Comment on I definitely never unsubscribed from a YouTube channel just for that...
gandalf_der_12te@lemmy.blahaj.zone 3 months agoBut then, to follow up on your statement, what is the cause of all causes?
Comment on I definitely never unsubscribed from a YouTube channel just for that...
gandalf_der_12te@lemmy.blahaj.zone 3 months agoBut then, to follow up on your statement, what is the cause of all causes?
Tlaloc_Temporal@lemmy.ca 3 months ago
Not every action needs a cause. Especially when entering the subatomic level, quantum effects appear to be fully probabilistic. Nothing causes the electron to emit a photon exactly then at exactly that energy, it’s just something that happens.
Even at the largest scales, quantum effects have shaped the structure of superclusters of galaxies and in many models underpin the beginning of the universe.

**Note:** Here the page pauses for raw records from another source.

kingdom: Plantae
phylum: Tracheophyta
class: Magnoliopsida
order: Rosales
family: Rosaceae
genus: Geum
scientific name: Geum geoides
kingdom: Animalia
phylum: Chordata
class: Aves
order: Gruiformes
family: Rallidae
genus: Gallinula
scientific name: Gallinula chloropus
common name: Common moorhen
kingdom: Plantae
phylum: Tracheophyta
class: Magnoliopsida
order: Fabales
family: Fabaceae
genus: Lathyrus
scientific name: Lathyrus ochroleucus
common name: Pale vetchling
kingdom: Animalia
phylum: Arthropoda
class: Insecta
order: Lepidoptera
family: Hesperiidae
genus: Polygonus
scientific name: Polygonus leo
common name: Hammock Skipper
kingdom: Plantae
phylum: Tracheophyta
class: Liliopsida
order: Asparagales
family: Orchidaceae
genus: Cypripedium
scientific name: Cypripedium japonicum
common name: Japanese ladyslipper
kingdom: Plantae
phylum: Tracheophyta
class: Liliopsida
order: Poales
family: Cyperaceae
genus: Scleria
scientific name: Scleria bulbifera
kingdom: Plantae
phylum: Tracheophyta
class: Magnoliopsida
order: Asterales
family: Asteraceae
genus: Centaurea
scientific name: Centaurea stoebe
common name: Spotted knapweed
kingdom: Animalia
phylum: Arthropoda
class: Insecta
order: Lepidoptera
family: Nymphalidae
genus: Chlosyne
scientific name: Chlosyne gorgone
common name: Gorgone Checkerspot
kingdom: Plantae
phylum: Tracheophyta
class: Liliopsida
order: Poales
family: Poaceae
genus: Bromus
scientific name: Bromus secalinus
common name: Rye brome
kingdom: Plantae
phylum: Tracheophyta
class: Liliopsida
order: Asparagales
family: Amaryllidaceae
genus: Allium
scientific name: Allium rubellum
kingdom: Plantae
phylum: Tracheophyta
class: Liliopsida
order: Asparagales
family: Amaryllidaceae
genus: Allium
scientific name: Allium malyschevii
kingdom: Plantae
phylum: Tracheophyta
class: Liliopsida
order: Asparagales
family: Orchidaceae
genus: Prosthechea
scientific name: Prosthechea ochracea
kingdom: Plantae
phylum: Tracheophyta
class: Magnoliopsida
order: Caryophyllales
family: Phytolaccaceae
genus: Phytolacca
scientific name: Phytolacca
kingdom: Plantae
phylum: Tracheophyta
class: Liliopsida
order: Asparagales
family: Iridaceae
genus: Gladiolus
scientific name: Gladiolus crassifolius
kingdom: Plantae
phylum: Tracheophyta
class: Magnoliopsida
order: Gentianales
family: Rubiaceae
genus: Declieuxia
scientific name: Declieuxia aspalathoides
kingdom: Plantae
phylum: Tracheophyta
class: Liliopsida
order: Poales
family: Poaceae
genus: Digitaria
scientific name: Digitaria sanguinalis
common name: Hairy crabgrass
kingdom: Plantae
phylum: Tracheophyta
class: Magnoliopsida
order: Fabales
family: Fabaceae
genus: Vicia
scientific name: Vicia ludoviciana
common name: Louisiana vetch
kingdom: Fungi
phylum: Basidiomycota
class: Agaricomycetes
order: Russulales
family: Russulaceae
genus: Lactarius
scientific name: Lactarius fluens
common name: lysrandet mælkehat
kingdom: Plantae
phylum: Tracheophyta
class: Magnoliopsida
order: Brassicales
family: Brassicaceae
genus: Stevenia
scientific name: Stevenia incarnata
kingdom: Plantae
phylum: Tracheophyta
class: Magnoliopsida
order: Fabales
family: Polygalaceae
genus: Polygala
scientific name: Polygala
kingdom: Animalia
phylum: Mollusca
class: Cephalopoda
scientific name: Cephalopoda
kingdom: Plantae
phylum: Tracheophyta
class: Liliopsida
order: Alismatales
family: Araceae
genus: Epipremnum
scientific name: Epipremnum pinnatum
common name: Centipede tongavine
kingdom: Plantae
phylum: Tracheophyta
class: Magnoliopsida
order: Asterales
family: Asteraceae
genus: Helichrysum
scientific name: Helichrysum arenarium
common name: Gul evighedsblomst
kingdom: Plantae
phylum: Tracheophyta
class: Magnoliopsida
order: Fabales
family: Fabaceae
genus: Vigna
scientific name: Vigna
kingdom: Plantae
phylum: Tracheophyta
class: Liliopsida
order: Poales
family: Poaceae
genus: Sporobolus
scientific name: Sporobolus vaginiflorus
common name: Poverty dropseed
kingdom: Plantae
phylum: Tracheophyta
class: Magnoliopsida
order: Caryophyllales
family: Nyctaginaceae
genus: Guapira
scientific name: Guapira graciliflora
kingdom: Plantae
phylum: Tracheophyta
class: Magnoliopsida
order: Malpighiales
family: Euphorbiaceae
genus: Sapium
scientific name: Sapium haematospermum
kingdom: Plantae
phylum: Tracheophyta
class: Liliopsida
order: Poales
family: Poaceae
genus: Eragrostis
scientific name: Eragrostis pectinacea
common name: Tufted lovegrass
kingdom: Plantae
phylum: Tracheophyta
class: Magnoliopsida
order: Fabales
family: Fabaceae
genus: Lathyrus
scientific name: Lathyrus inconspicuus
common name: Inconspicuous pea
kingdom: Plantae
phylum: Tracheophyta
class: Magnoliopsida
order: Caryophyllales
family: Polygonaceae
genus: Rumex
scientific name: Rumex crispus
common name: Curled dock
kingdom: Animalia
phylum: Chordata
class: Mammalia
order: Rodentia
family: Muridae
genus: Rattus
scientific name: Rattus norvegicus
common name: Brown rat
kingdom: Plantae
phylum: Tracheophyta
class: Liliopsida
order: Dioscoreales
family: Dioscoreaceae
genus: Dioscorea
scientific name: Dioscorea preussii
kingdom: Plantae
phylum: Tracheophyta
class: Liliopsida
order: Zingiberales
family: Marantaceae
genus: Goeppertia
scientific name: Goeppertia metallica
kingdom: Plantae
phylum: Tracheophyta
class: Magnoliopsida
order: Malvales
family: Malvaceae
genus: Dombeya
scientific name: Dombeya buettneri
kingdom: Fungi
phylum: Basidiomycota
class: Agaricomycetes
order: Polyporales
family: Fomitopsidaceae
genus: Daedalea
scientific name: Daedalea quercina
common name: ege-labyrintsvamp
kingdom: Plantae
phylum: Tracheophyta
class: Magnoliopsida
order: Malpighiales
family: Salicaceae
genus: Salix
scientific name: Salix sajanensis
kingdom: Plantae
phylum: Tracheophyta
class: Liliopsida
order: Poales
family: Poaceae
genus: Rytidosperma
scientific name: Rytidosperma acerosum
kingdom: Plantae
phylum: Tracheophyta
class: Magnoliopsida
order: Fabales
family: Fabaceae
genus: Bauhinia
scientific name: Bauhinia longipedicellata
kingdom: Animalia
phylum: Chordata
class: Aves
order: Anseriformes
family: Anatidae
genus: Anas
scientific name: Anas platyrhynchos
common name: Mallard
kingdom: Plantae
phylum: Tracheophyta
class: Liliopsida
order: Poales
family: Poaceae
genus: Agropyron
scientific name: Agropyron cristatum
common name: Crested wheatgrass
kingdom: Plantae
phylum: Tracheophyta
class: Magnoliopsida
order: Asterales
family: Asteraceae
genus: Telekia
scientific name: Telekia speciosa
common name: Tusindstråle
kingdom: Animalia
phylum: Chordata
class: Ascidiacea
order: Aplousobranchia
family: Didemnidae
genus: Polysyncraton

At these extreme ends, the concept of causality gets weaker, and asking “Why?” starts to lose meaning. You could say nothing caused many things, or equally say they happened because they could.
In all cases encountered so far however, learning more has enabled us to identify new limits on possibility, and usually to narrow down on the details. It’s a practically endless series of "why"s that grow ever more exact, until we find the limits of what can be known. Maybe this chain has an end, maybe not, but to claim that science cannot answer any “Why?” is just wrong.
victorz@lemmy.world 2 months ago
I have to say this doesn’t sound very scientific to me.
Science would settle at “it’s just something that happens”? Certainly not the scientist in me, lol. Everything that happens is driven by something, in my mind. Some process. Even if it “appears” probabilistic or whatever. Seems like a probabilistic model is applicable to the behavior, perhaps, but we can’t measure or see such small things so we can’t really make any more detailed models than that. Isn’t that right?
So just because we don’t yet have a model for it or understand it fully, but we can describe it with some model, doesn’t mean we are finished or should stop there, IMO.
It’s like saying the dinosaurs went extinct after the youngest bones we’ve found. Or that they are exactly as old as the oldest bones we’ve found. But, we haven’t found all the dinosaur bones, or at least we can’t know that we have or haven’t. And we definitely haven’t found the bones of those dinosaurs that didn’t leave behind bones.
You feel what I’m getting at, kind of?
Tlaloc_Temporal@lemmy.ca 2 months ago
Oh, lots of physicists think the same way! Even Einstein did, nearly a century ago he said “God does not play dice with the universe”, because the popular Copenhagen Interpretation posits that the stochastic quantum wavefunctions are reality, that there is nothing more. Both Pilot Wave Theory and the insane Many Worlds interpretation are attempts at describing quantum mechanics without the inherent randomness, and there are even more less mainstream theories.
Yet even today the Copenhagen Interpretation with it’s wavefunction collapse is still the most widely accepted interpretation among physicists. As of now, there isn’t any evidence for any interpretation, and just the barest logical evidence against some interpretations. We cannot tell even the general direction in which a better theory might be in. So far we can only describe the probability of things happening, and there’s nothing to say we need anything more than that.
Perhaps one day we’ll have discovered that the universe is deterministic and causality makes sense at every scale, but that’s definitely not our current understanding.